The Foundation was set up just a few months ago, and in that time we have managed to achieve a great deal, both real accomplishments and foundations for future success:
- Guided around 30 social entrepreneurs, at various stages along the entrepreneurial scale (from idea to a working organization).
- Two new organizations have signed up (Brit Ahim, for the integration of Christian Arabs into Israeli society, Dead Sea Revival, providing environmental explanations of the ecological disaster at the Dead Sea).
- One ultra-orthodox organization which is promoting an ‘ultra-orthodox Wikipedia’ has gone live.
- ‘Toolkit for Civil Influence’ workshop, with around 30 participants at each of three sessions
- An active blog to accompany the learning process.
- Currently in the process of setting up the Civil Society House, a center for social and civil entrepreneurs in Jerusalem.
How do you measure the success of your program?
The Generator program is evaluated on two levels:
The first level is internal influence on participants. To measure this we will look at the subjective experience of participants, e.g.: newly refined vision, a new understanding of the market they are operating within, and identifying the correct strategy for the initiative.

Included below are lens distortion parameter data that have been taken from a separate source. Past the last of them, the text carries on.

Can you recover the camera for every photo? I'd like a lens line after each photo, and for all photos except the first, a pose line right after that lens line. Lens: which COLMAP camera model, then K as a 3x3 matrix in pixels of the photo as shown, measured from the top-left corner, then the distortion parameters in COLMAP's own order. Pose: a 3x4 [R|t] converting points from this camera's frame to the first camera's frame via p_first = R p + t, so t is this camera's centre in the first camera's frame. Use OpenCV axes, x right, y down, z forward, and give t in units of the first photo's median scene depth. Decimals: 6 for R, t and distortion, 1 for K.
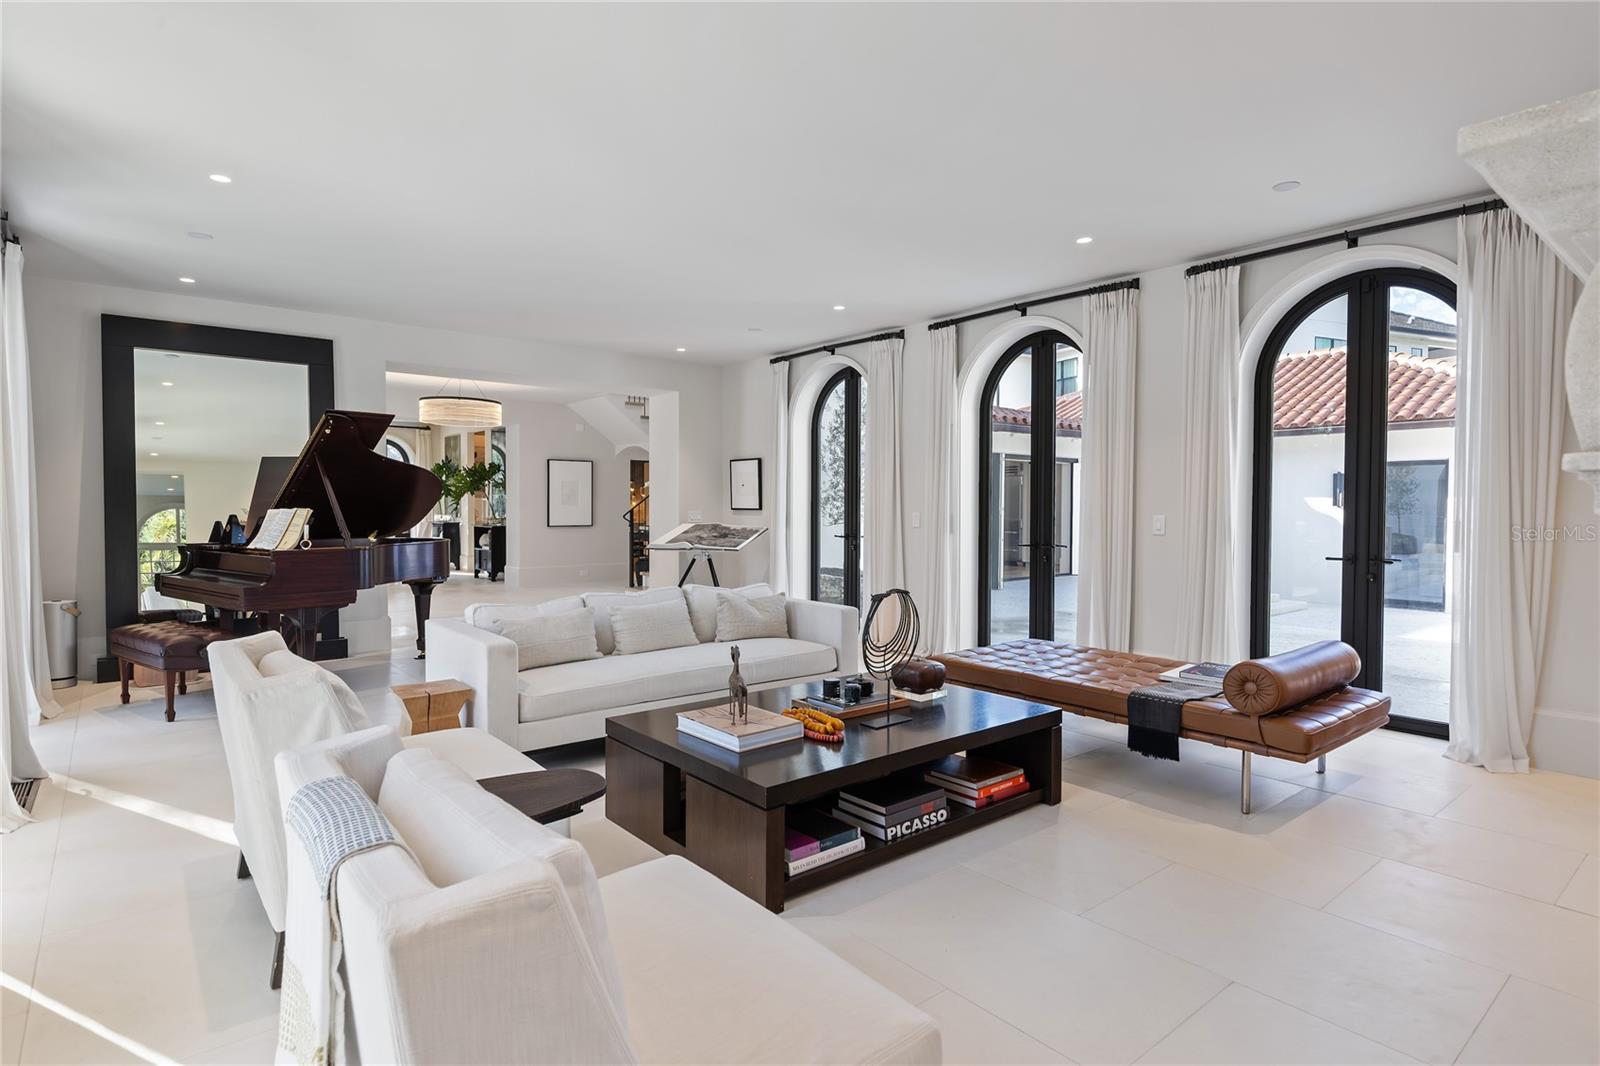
lens RADIAL K [[828.7, 0, 802.7], [0, 828.7, 524.6], [0, 0, 1]] dist [-0.000982, 0.000095]
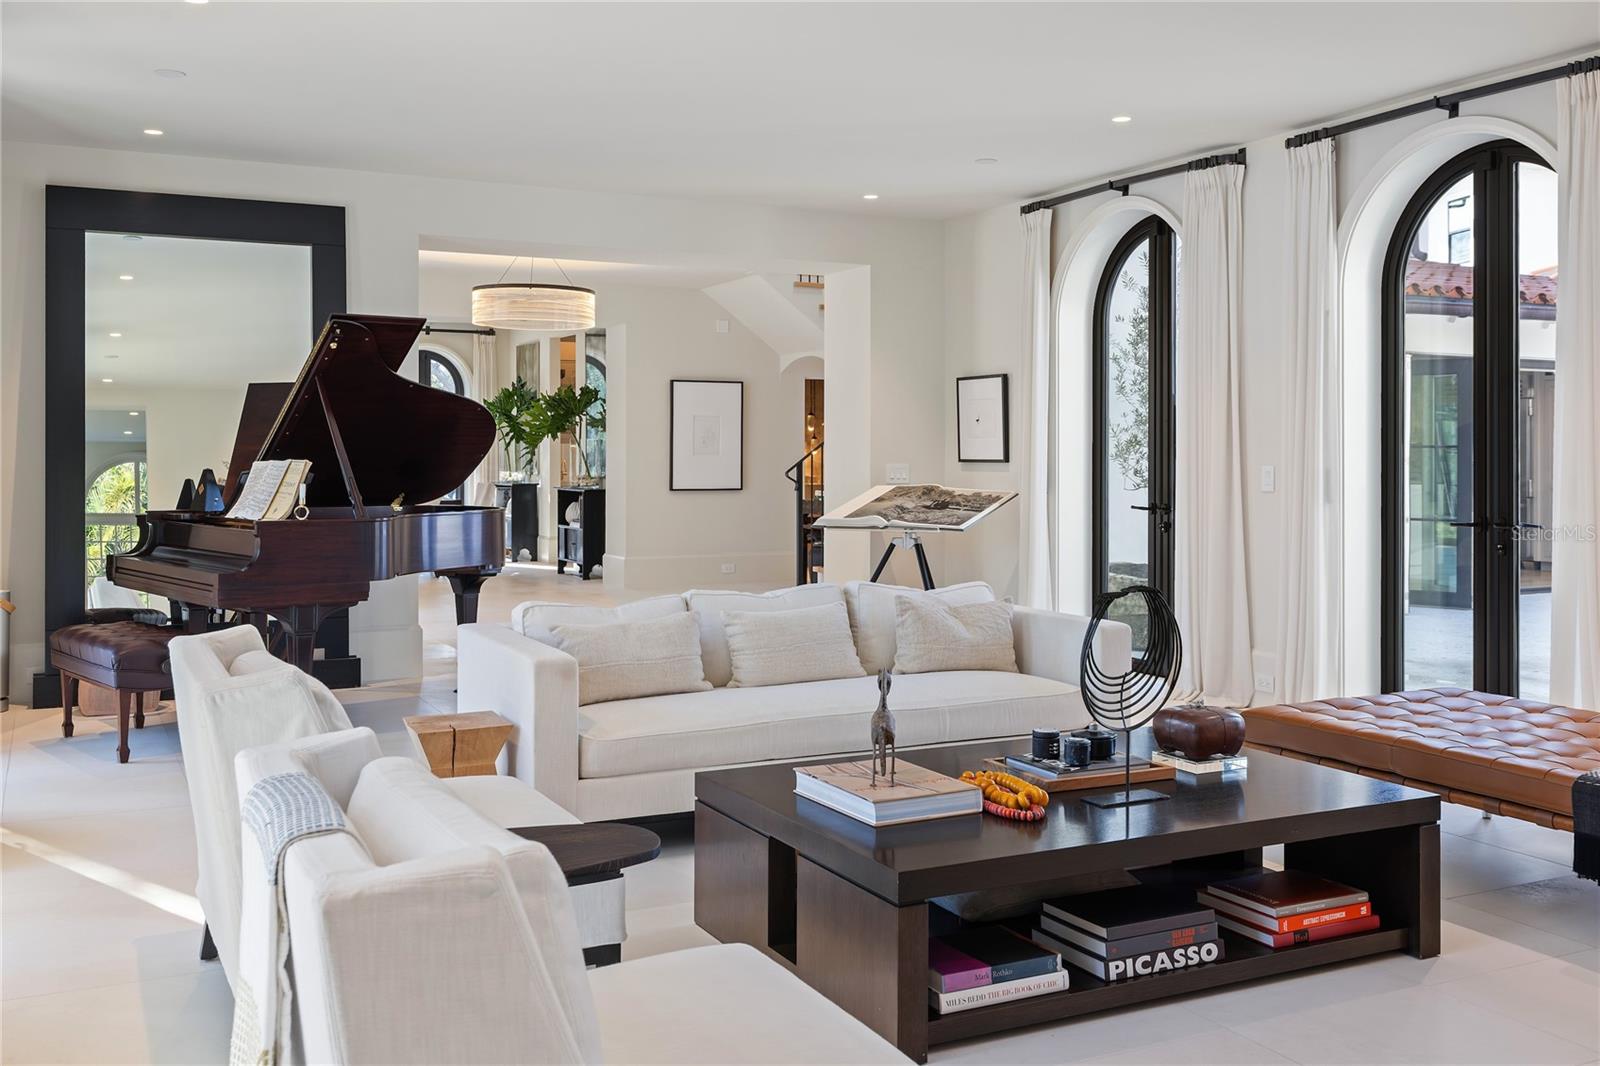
lens RADIAL K [[1482.3, 0, 799.9], [0, 1482.3, 454.6], [0, 0, 1]] dist [0.007540, 0.000000]
pose [[0.974418, -0.002172, -0.224734, 0.070351], [-0.003256, 0.999712, -0.023781, 0.003710], [0.224721, 0.023904, 0.974130, -0.092845]]
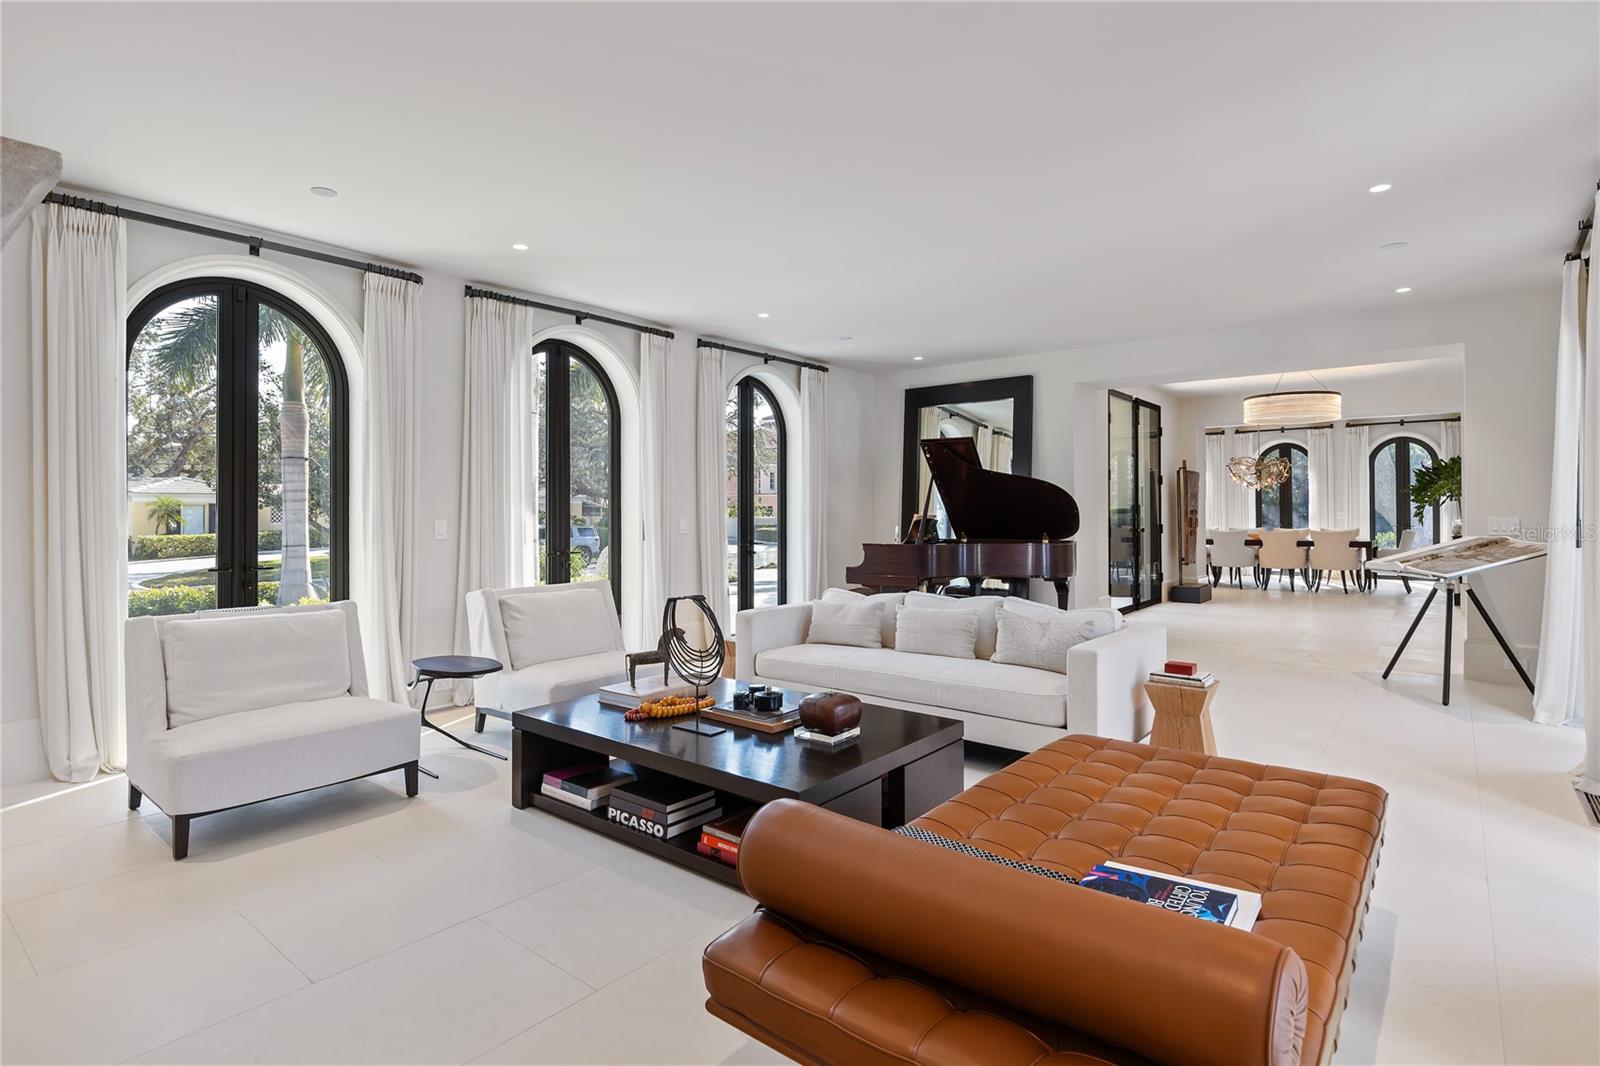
lens RADIAL K [[803.0, 0, 801.6], [0, 803.0, 505.4], [0, 0, 1]] dist [-0.005517, -0.000158]
pose [[0.200035, -0.010838, -0.979729, 0.658191], [-0.018669, 0.999715, -0.014871, -0.010714], [0.979611, 0.021265, 0.199776, 0.567314]]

The second level will measure how far the workshop manages to activate and promote the initiative.
These evaluations will be conducted via two conversations with the entrepreneurs after the workshop, to see if it helped them to overcome obstacles and push their initiate forward.
Since the Civil Toolkit is a series of lectures, we will use evaluation tools which examine learning and training processes, the first two levels in the Kirkpatrick Model. We will also evaluate how relevant and innovative the participant considered the workshop to be, and how able they are to implement what they have learned.
Successes of the Toolkit:
- One participant understood how to improve her organization’s communications strategy, and as a result managed to spur her social media followers into action for a significant activity in the field.
- First, each of the entrepreneurs came out with a feeling of clarity in an area they were previously unsure about.
- Some managed to compose a more precise vision, some understood that up until now there was a critical problem they had not been dealing with, there were entrepreneurs who managed to understand dynamics and trends which were very influential for them, which they went on to research in more depth.
- All of the entrepreneurs experienced significant feelings of clarity and discovery.
- One participant realised that even though she works in medical ethics, the points of view of the patients had not yet been taken into account by her initiative. This brought about a significant perceptual shift in her initiative, which caused her to re-build her annual schedule.
Successes of the Generator:
- Second, many of the entrepreneurs who took part in the day itself identified tasks to be done in the near future to push their initiative forward a step, and some even began to work on these.
- One participant realised that he had to register his organization, which he did not previously know. This was a crucial step.